Could you revise the items below so that every "pose" becomes "camera", with all else unchanged and the pictures left out?

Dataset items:
::::::::

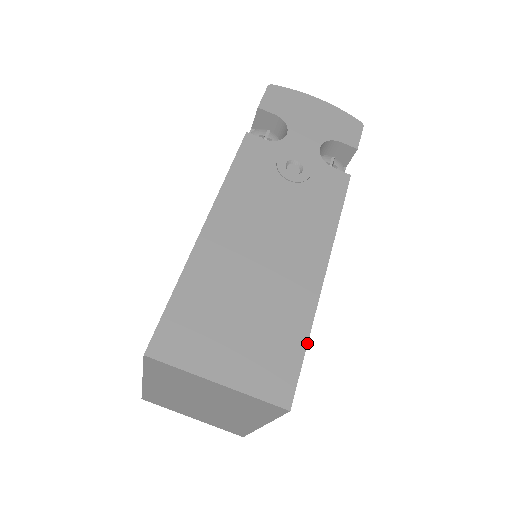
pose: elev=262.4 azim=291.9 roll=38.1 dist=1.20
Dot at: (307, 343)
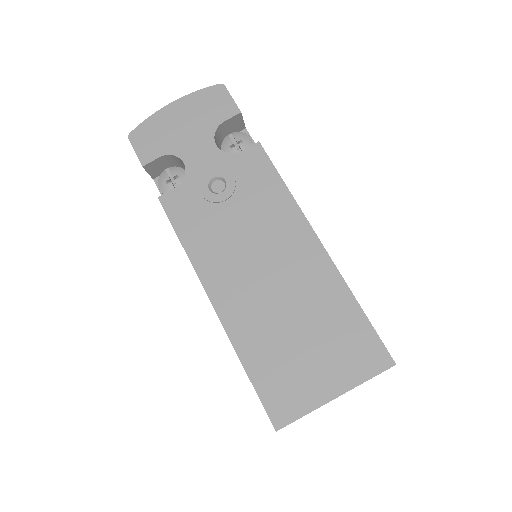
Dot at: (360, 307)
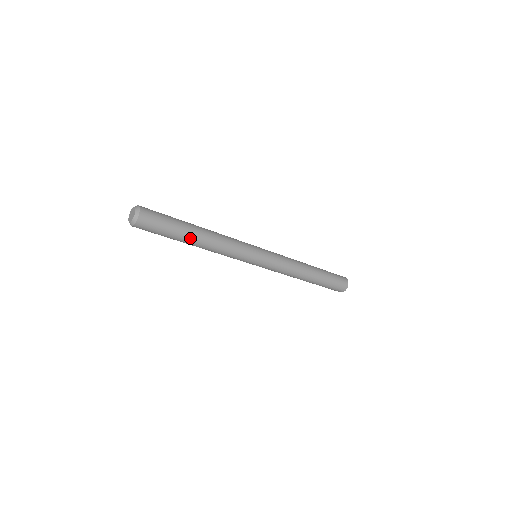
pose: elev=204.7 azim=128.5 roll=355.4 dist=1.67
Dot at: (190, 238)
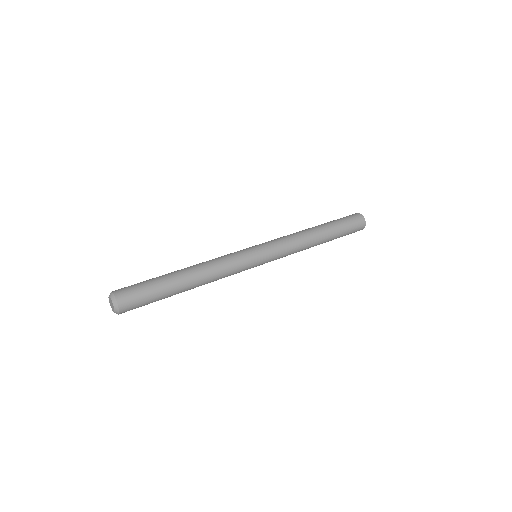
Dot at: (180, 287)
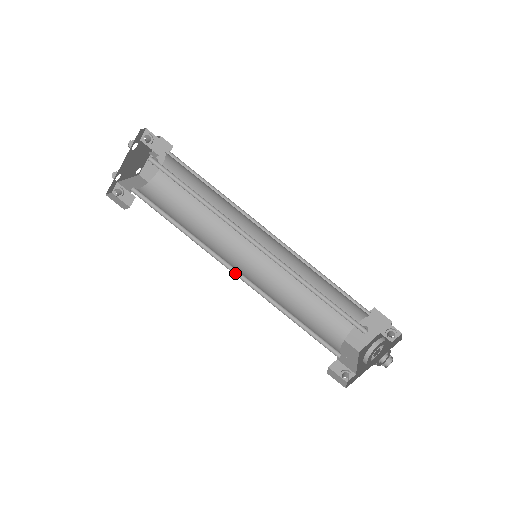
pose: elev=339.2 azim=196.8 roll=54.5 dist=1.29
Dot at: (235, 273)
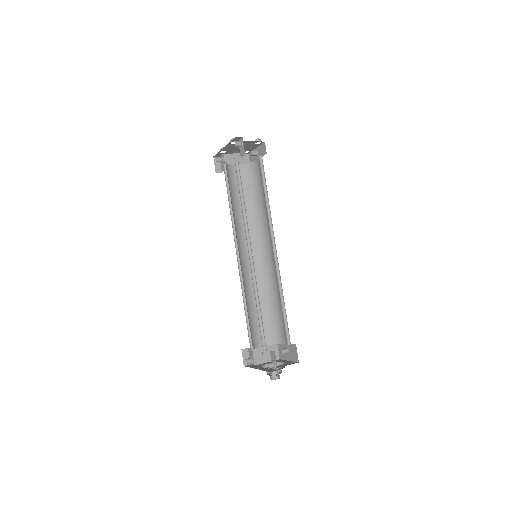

::::::::

Written solution –
camera: elev=262.4 azim=291.9 roll=38.1 dist=1.20
Dot at: (307, 343)
Dot at: (360, 307)
camera: elev=204.7 azim=128.5 roll=355.4 dist=1.67
Dot at: (190, 238)
Dot at: (180, 287)
camera: elev=339.2 azim=196.8 roll=54.5 dist=1.29
Dot at: (235, 273)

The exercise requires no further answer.